‘Laxman nearing his personal milestone of 50 may have distracted Tendulkar’
New Delhi: Cricketer turned commentator Sunil Gavaskar has suggested that the fact that V V S Laxman was reaching his personal milestone of an individual half century may have been ‘slightly distracting’ to Sachin Tendulkar in the pursuit of the national milestone of scoring his 100th international hundred.
Gavaskar was reacting to the national disappointment of Tendulkar selflessly falling 24 runs short of his 100th international hundred at Ferozshah Kotla against the West Indies.
‘I am not saying that it (Laxman’s record) led to Tendulkar’s dismissal. But allow me to point out that when your batting partner is nearing a personal record it does inhibit your own batting. Laxman’s 50 must have preyed on Sachin’s mind as it was slightly distracting,’ Gavaskar was quoted as saying by the cricket correspondent of a Calcutta-based newspaper.
‘But I will also say that Tendulkar should have got it at the Oval (against England early this year where Tendulkar was out for 91) itself where there was no extra pressure as India was easily losing that match’. (Gavaskar, needless to say, collected the bulk of his career runs in matches that had little purpose. He once scored a century, refusing to get off the park even though the Test match was totally dead and even the post match presentation party had already lined up in the field).
Gavaskar added: ‘Yesterday, Tendulkar tried to play a big shot and get India to victory so that Laxman can score his half-century without any pointless pressure. It is also a fact that Laxman’s record also weighed on Yuvraj Singh. He (Yuvraj) was decidedly overweight all through.’
Tendulkar got out for 76, with Laxman (alarmingly and agonisingly close to his 50) on 33 at the other end. Laxman also hit the winning run without letting his captain Mahendra Singh Dhoni even get off the mark. (For the record, because of Laxman, Dhoni collected a ‘pair’ in the match).

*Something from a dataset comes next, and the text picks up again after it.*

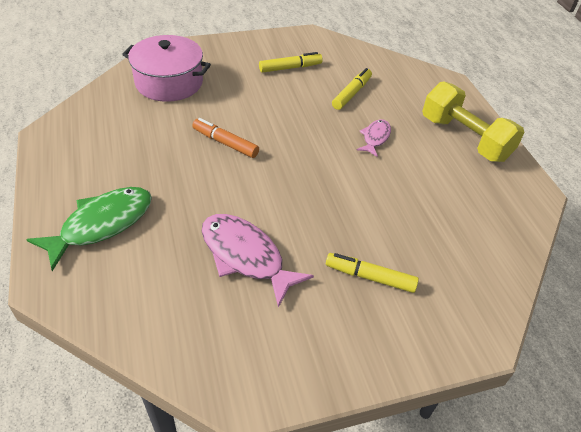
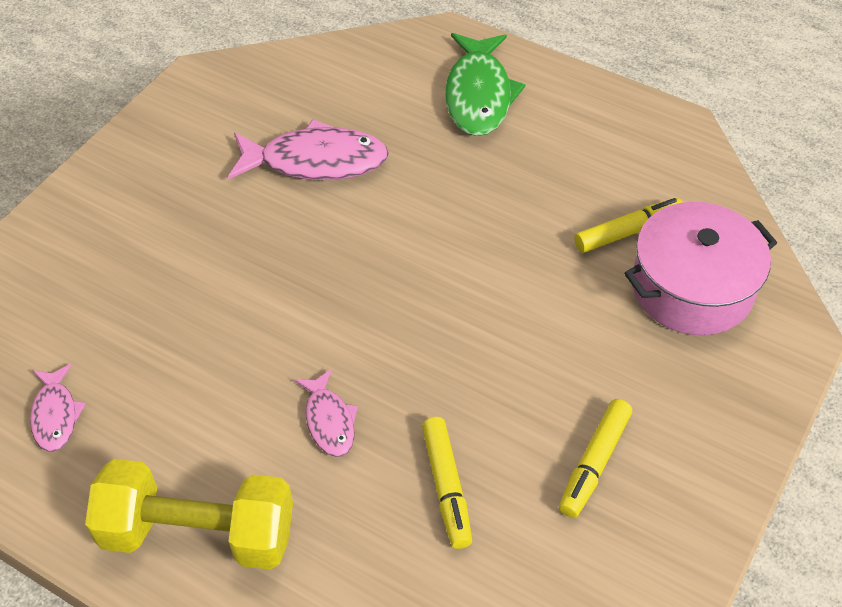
camera: 140 degrees right, 5 degrees up
orange marker [192,118,259,158] -> none
yellow marker [326,253,419,293] -> yellow marker moved to [574,198,683,253]
none -> pink fish [30,364,86,452]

Dhoni, for his part, said it was indeed a worry that some individual achievements are hogging the headlines. ‘I don’t want to take names here. But people getting married in the midst of an important series is distracting. Perhaps that person can learn a few tips from a senior like Harbhajan Singh, who has not married so far basically because he still prefers to work on his doosra ’.
Meanwhile Sachin Tendulkar himself pointed out that records matter only in schools and biology classes. ‘I don’t look at my individual score while batting. I always look at the larger picture only. I knew I was at 15,048 career Test runs. But didn’t notice that I had reached 76 in the innings’, he said.
Though Tendulkar might have missed out on his 100th international hundred, he did manage a clutch of records yesterday. Here are some of them:
*Sachin Tendulkar’s 76 at the Ferozshah Kotla was the second highest Test innings score ever by a person attempting to score his 100th international hundred.
*The record for the highest innings score ever for a person chasing his 100th international hundred is incidentally also held by Sachin Tendulkar. He scored 91 against England at Oval early this year, a match India lost by an innings and eight runs. (It was a monumental innings that put to lie the criticism ‘Sachin’s centuries never result in India’s win’. It proved beyond reasonable doubt that even his 90s don’t lead to victories).
*But Tendulkar’s 76 was decidedly the highest ‘fourth innings’ score ever by a person chasing his 100th international hundred. It was also the highest score at the Ferozshah Kotla and the highest in an India-West Indies series by a person in pursuit of his 100th international century.
*Sachin Tendulkar’s 76 against West Indies is also the top score by an Indian in any match in which the man of the match was from West Mambalam.
*Also, Laxman’s 58 not out is personally his highest individual score in an innings in which Tendulkar scored 76 runs for his team.
(Disclaimer: Even Tendulkar has to do it for Sachin’s sake).